WORK ITEM: Copy every line of the records below where the word "shoulder" occurs.

──────── RECORDS FOR THE TASK

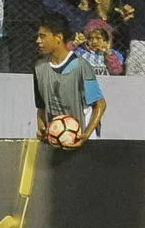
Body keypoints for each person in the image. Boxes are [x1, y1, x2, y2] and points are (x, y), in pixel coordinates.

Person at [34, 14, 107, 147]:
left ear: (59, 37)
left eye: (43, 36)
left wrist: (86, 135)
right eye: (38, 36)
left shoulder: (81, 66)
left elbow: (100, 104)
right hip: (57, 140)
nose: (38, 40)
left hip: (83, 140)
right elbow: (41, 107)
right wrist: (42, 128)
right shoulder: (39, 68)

────────────────
──────── RECORDS FOR THE TASK

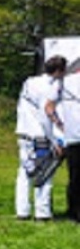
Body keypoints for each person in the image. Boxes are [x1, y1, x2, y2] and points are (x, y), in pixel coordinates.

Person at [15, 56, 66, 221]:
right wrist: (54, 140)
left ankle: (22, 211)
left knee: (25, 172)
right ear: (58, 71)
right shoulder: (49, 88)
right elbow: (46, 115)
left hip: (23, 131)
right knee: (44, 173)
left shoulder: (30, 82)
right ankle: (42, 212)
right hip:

────────────────
──────── RECORDS FOR THE TASK

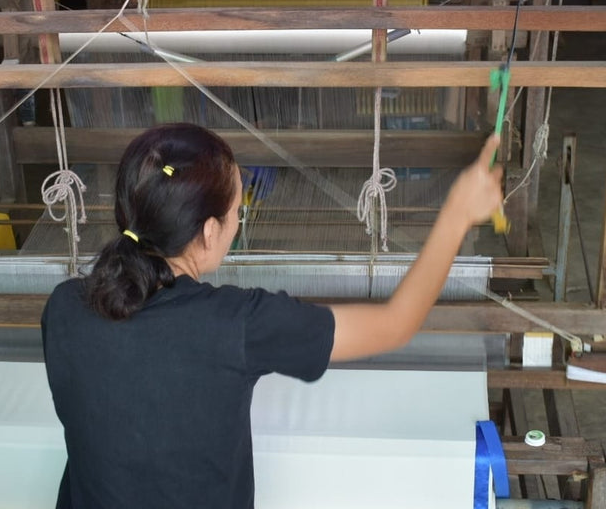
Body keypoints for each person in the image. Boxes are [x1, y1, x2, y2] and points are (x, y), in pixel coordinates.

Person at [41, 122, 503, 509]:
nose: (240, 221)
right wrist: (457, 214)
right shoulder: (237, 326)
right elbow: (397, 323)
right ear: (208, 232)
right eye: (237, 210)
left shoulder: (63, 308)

────────────────

REPLY:
left shoulder: (81, 66)
right shoulder: (39, 68)
right shoulder: (49, 88)
left shoulder: (30, 82)
right shoulder: (237, 326)
left shoulder: (63, 308)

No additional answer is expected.